··· Recorded information

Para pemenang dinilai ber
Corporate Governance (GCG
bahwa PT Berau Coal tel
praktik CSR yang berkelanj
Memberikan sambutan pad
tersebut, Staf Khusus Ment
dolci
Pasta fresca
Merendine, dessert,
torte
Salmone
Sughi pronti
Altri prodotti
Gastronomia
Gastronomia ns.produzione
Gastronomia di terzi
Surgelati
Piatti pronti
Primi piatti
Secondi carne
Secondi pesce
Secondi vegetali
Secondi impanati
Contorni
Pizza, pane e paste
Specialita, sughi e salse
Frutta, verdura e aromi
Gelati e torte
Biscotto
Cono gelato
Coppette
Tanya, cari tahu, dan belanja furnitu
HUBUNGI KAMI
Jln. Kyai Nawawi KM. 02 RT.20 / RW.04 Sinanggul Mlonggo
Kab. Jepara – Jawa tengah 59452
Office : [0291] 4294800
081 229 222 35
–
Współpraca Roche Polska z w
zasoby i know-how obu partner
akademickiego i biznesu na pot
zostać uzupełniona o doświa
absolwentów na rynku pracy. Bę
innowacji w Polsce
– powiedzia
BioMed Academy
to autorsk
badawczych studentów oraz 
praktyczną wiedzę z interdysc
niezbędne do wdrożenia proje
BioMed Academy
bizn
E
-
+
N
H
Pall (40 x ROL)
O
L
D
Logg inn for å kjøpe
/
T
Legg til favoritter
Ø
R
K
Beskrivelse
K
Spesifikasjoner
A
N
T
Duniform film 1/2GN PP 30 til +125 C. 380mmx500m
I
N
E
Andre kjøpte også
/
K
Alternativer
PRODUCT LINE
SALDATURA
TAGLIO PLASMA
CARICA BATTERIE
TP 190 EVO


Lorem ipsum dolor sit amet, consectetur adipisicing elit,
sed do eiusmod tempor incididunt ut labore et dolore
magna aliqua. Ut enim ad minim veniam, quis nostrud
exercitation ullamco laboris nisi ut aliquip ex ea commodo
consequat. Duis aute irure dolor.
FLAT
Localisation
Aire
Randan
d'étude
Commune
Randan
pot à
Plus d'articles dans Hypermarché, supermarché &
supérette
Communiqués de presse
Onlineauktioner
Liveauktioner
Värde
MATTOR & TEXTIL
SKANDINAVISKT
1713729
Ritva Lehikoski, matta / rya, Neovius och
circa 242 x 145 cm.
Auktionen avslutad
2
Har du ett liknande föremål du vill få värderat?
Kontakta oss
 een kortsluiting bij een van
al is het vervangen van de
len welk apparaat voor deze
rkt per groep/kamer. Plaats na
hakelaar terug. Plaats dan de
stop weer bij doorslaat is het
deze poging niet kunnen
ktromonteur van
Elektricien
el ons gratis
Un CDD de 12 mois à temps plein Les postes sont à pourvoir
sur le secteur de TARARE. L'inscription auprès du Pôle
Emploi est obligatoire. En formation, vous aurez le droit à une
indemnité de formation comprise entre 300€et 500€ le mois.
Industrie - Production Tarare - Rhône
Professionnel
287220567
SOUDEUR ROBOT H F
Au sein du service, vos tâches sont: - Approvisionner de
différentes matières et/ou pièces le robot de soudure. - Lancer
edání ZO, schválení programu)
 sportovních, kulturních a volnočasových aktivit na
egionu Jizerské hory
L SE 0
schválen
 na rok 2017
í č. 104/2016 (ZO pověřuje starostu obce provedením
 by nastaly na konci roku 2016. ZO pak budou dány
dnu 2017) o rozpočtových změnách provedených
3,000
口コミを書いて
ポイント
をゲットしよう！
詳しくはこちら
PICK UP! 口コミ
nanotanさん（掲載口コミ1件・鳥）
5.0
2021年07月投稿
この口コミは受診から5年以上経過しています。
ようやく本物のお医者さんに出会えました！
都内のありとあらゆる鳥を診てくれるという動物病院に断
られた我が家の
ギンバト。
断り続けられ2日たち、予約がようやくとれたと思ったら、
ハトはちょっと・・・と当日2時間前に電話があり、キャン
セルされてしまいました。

······

## What is being asked
All of the entries, from the first line to the last, should be duplicated exactly.

## Answer section
Para pemenang dinilai ber
Corporate Governance (GCG
bahwa PT Berau Coal tel
praktik CSR yang berkelanj
Memberikan sambutan pad
tersebut, Staf Khusus Ment
dolci
Pasta fresca
Merendine, dessert,
torte
Salmone
Sughi pronti
Altri prodotti
Gastronomia
Gastronomia ns.produzione
Gastronomia di terzi
Surgelati
Piatti pronti
Primi piatti
Secondi carne
Secondi pesce
Secondi vegetali
Secondi impanati
Contorni
Pizza, pane e paste
Specialita, sughi e salse
Frutta, verdura e aromi
Gelati e torte
Biscotto
Cono gelato
Coppette
Tanya, cari tahu, dan belanja furnitu
HUBUNGI KAMI
Jln. Kyai Nawawi KM. 02 RT.20 / RW.04 Sinanggul Mlonggo
Kab. Jepara – Jawa tengah 59452
Office : [0291] 4294800
081 229 222 35
–
Współpraca Roche Polska z w
zasoby i know-how obu partner
akademickiego i biznesu na pot
zostać uzupełniona o doświa
absolwentów na rynku pracy. Bę
innowacji w Polsce
– powiedzia
BioMed Academy
to autorsk
badawczych studentów oraz 
praktyczną wiedzę z interdysc
niezbędne do wdrożenia proje
BioMed Academy
bizn
E
-
+
N
H
Pall (40 x ROL)
O
L
D
Logg inn for å kjøpe
/
T
Legg til favoritter
Ø
R
K
Beskrivelse
K
Spesifikasjoner
A
N
T
Duniform film 1/2GN PP 30 til +125 C. 380mmx500m
I
N
E
Andre kjøpte også
/
K
Alternativer
PRODUCT LINE
SALDATURA
TAGLIO PLASMA
CARICA BATTERIE
TP 190 EVO


Lorem ipsum dolor sit amet, consectetur adipisicing elit,
sed do eiusmod tempor incididunt ut labore et dolore
magna aliqua. Ut enim ad minim veniam, quis nostrud
exercitation ullamco laboris nisi ut aliquip ex ea commodo
consequat. Duis aute irure dolor.
FLAT
Localisation
Aire
Randan
d'étude
Commune
Randan
pot à
Plus d'articles dans Hypermarché, supermarché &
supérette
Communiqués de presse
Onlineauktioner
Liveauktioner
Värde
MATTOR & TEXTIL
SKANDINAVISKT
1713729
Ritva Lehikoski, matta / rya, Neovius och
circa 242 x 145 cm.
Auktionen avslutad
2
Har du ett liknande föremål du vill få värderat?
Kontakta oss
 een kortsluiting bij een van
al is het vervangen van de
len welk apparaat voor deze
rkt per groep/kamer. Plaats na
hakelaar terug. Plaats dan de
stop weer bij doorslaat is het
deze poging niet kunnen
ktromonteur van
Elektricien
el ons gratis
Un CDD de 12 mois à temps plein Les postes sont à pourvoir
sur le secteur de TARARE. L'inscription auprès du Pôle
Emploi est obligatoire. En formation, vous aurez le droit à une
indemnité de formation comprise entre 300€et 500€ le mois.
Industrie - Production Tarare - Rhône
Professionnel
287220567
SOUDEUR ROBOT H F
Au sein du service, vos tâches sont: - Approvisionner de
différentes matières et/ou pièces le robot de soudure. - Lancer
edání ZO, schválení programu)
 sportovních, kulturních a volnočasových aktivit na
egionu Jizerské hory
L SE 0
schválen
 na rok 2017
í č. 104/2016 (ZO pověřuje starostu obce provedením
 by nastaly na konci roku 2016. ZO pak budou dány
dnu 2017) o rozpočtových změnách provedených
3,000
口コミを書いて
ポイント
をゲットしよう！
詳しくはこちら
PICK UP! 口コミ
nanotanさん（掲載口コミ1件・鳥）
5.0
2021年07月投稿
この口コミは受診から5年以上経過しています。
ようやく本物のお医者さんに出会えました！
都内のありとあらゆる鳥を診てくれるという動物病院に断
られた我が家の
ギンバト。
断り続けられ2日たち、予約がようやくとれたと思ったら、
ハトはちょっと・・・と当日2時間前に電話があり、キャン
セルされてしまいました。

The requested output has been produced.